Nesse mesmo sentido, o sistema pátrio paulatinamente tem recepcionado convenções e tratados internacionais que, em matéria de Direitos Humanos, defendem a mesma linha de raciocínio. Nesse âmbito destaca-se a recepção, sem nenhuma reserva, do “Pacto Internacional dos Direitos Civis e Políticos” e da “Convenção Americana sobre Direitos Humanos (Pacto de San José da Costa Rica)”, os quais, em seus artigos 11 e 7º, 7, respectivamente, dispõem sobre a vedação à prisão de quem não cumpre obrigação contratual e a vedação à detenção por dívidas, sendo a única exceção o alimentante inadimplente.

Tal tendência se pronunciou mais claramente quando do julgamento da ADI 1.055 pelo STF, na qual foi declarada inconstitucional a lei que autorizava a prisão civil de depositário infiel. Destaca-se, sobretudo, que quando da recepção de tratados e convenções internacionais em matéria de Direitos Humanos, as normas internalizadas passam a possuir, no mínimo, caráter supralegal e infraconstitucional, ou seja, abaixo da força normativa da CF/88 e acima das leis, as quais devem observância àqueles diplomas.

Ademais, quando do julgamento da ADI 3.453 pelo STF, o qual tratava do estabelecimento, pela Lei Federal 11.033/2004, de condicionantes para levantamento de precatório devido pela Fazenda Pública, o voto da Relatora Min. Cármen Lúcia foi no seguinte sentido:

“As formas de obter a Fazenda Pública o que lhe é devido e a constrição da contribuição para o pagamento de eventual débito havido com a Fazenda Pública estão estabelecidas no ordenamento jurídico e não podem ser obtidas por meios que frustrem direitos constitucionais dos cidadãos”.

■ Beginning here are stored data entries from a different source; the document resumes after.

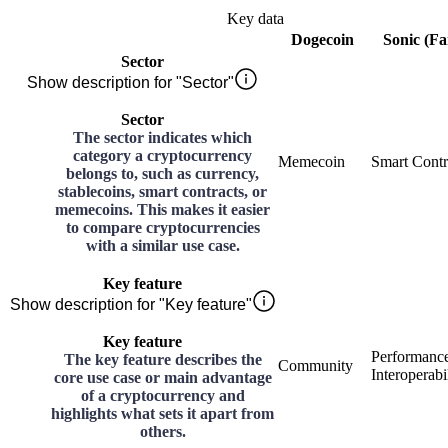
Key data
Dogecoin
Sonic (F
Sector
Show description for "Sector"
Sector
The sector indicates which
category a cryptocurrency
Memecoin
Smart Contr
belongs to, such as currency,
stablecoins, smart contracts, or
memecoins. This makes it easier
to compare cryptocurrencies
with a similar use case.
Key feature
Show description for "Key feature"
Key feature
Performance
The key feature describes the
Community
Interoperabi
core use case or main advantage
of a cryptocurrency and
highlights what sets it apart from
others.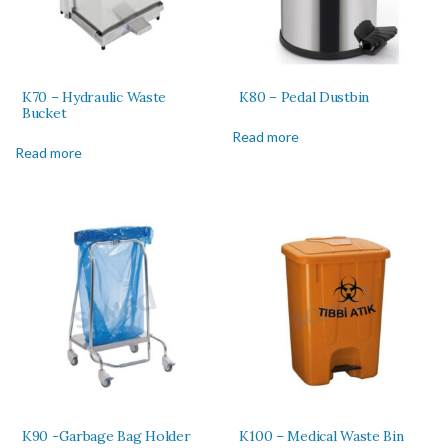
K70 – Hydraulic Waste
K80 – Pedal Dustbin
Bucket
Read more
Read more
K90 -Garbage Bag Holder
K100 – Medical Waste Bin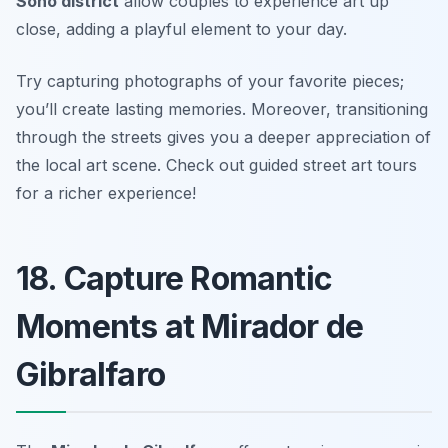
Soho district
allow couples to experience art up
close, adding a playful element to your day.
Try capturing photographs of your favorite pieces;
you’ll create lasting memories. Moreover, transitioning
through the streets gives you a deeper appreciation of
the local art scene.
Check out guided street art tours
for a richer experience!
18. Capture Romantic
Moments at Mirador de
Gibralfaro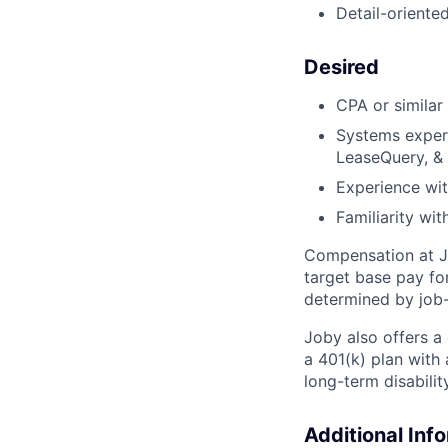
Detail-oriente
Desired
CPA or similar
Systems experi
LeaseQuery, &
Experience with
Familiarity wi
Compensation at Jo
target base pay fo
determined by job-
Joby also offers a
a 401(k) plan wit
long-term disabilit
Additional Inf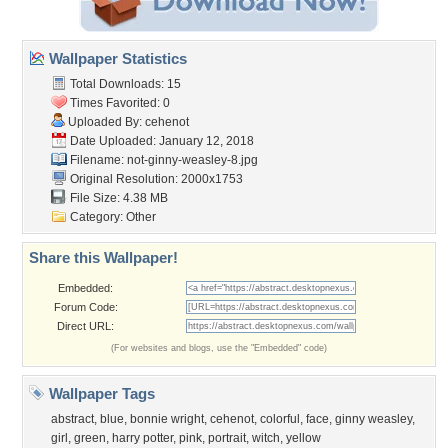
Wallpaper Statistics
Total Downloads: 15
Times Favorited: 0
Uploaded By:
cehenot
Date Uploaded: January 12, 2018
Filename:
not-ginny-weasley-8.jpg
Original Resolution: 2000x1753
File Size: 4.38 MB
Category:
Other
Share this Wallpaper!
Embedded:
Forum Code:
Direct URL:
(For websites and blogs, use the "Embedded" code)
Wallpaper Tags
abstract
,
blue
,
bonnie wright
,
cehenot
,
colorful
,
face
,
ginny weasley
,
girl
,
green
,
harry potter
,
pink
,
portrait
,
witch
,
yellow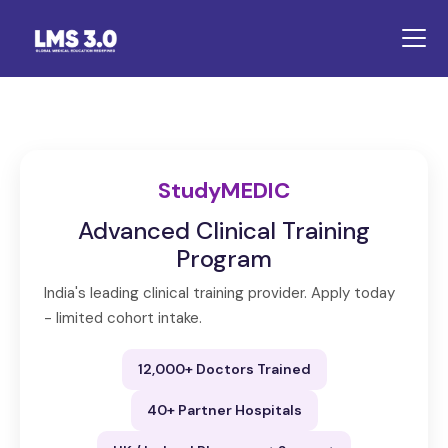
StudyMEDIC
Advanced Clinical Training
Program
India's leading clinical training provider. Apply today
- limited cohort intake.
12,000+ Doctors Trained
40+ Partner Hospitals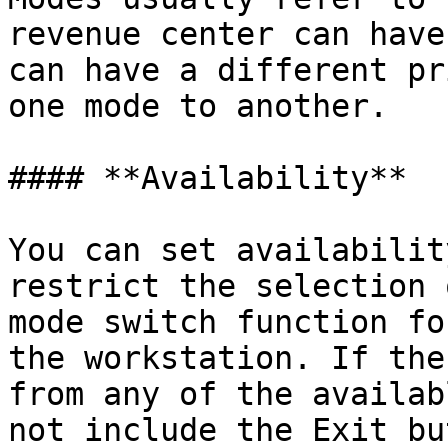
revenue center can have
can have a different pr
one mode to another.

#### **Availability**

You can set availabilit
restrict the selection 
mode switch function fo
the workstation. If the
from any of the availab
not include the Exit bu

Igualmente, na ADI 4.425, o Relator Ministro Ayres Britto, em seu voto, justificou seu argumento de violação ao direito de propriedade na compensação prévia de débitos tributários no regime de pagamento de precatórios, da seguinte forma:

“Isso porque a Fazenda Pública dispõe de outros meios igualmente eficazes para a cobrança de seus créditos tributários e não-tributários. Basta pensar que o crédito, constituído e inscrito em dívida ativa pelo próprio Poder Público, pode imediatamente ser executado, inclusive com a obtenção de penhora de eventual precatório existente em favor do administrado. Sem falar na inclusão do devedor nos cadastros de inadimplentes. A propósito, este Supremo Tribunal Federal tem jurisprudência firme no sentido de vedar o uso, pelo Estado, de meios coercitivos indiretos de cobrança de tributo”.

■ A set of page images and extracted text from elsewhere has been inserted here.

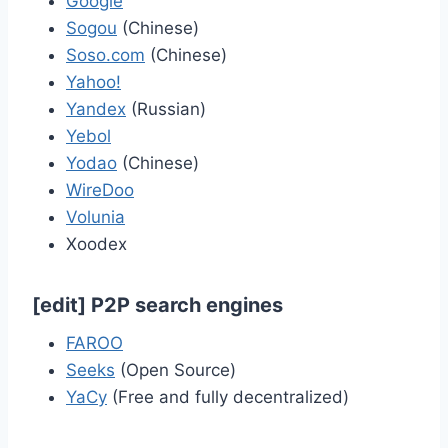
Google
Sogou
(Chinese)
Soso.com
(Chinese)
Yahoo!
Yandex
(Russian)
Yebol
Yodao
(Chinese)
WireDoo
Volunia
Xoodex
[
edit
]
P2P search engines
FAROO
Seeks
(Open Source)
YaCy
(Free and fully decentralized)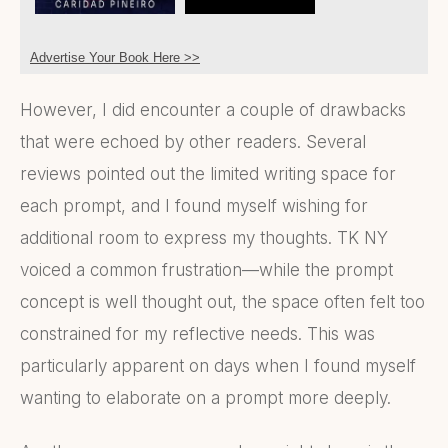
Advertise Your Book Here >>
However, I did encounter a couple of drawbacks
that were echoed by other readers. Several
reviews pointed out the limited writing space for
each prompt, and I found myself wishing for
additional room to express my thoughts. TK NY
voiced a common frustration—while the prompt
concept is well thought out, the space often felt too
constrained for my reflective needs. This was
particularly apparent on days when I found myself
wanting to elaborate on a prompt more deeply.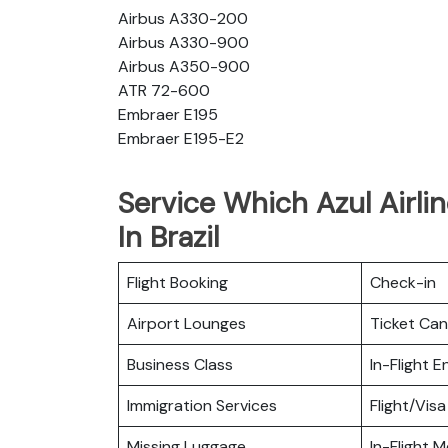
Airbus A330-200
Airbus A330-900
Airbus A350-900
ATR 72-600
Embraer E195
Embraer E195-E2
Service Which Azul Airlin
In Brazil
Flight Booking
Check-in
Airport Lounges
Ticket Can
Business Class
In-Flight 
Immigration Services
Flight/Visa
Missing Luggage
In-Flight M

Sendo assim, diante de todo o exposto, evidente que se o STF seguir a tendência já exarada pelo STJ e criminalizar o não pagamento de ICMS próprio já declarado pelo contribuinte, além da clara violação de direitos humanos e a patente desproporcionalidade, bem como a ausência de necessidade de aplicação da pena defendida pela PGR, tal decisão poderia ensejar em um aumento da sonegação fiscal. O que, consequentemente, resultaria em uma maior dificuldade de fiscalização pelo fisco, vez que o contribuinte, receoso em não possuir condições para pagar o ICMS declarado e, em razão disso, se ver privado de sua liberdade, provavelmente prosseguiria na omissão/não declaração de fatos geradores da tributação.

Desta forma, verifica-se a notoriedade e relevância de tal julgamento na atual conjuntura normativa e jurisprudencial, tanto para os contribuintes, quanto para o próprio fisco, que necessariamente terá que fiscalizar de forma efetiva todas as operações passíveis de tributação pelo ICMS próprio, para que não ocorram com frequência operações que escapem à tributação, cujos créditos possam ser, inclusive, atingidos pela prescrição ou decadência tributárias.

Por fim, necessário salientar que a criminalização de tal conduta dos contribuintes, se declarada pelo STF, por se tratar da criação de precedente, poderá gerar grande mácula à segurança jurídica e, em último caso, ocasionar a criminalização de diversas outras condutas antijurídicas por parte dos contribuintes, como o não cumprimento de qualquer obrigação tributária principal – a exemplo do atraso no pagamento de tributo – ou qualquer obrigação tributária acessória.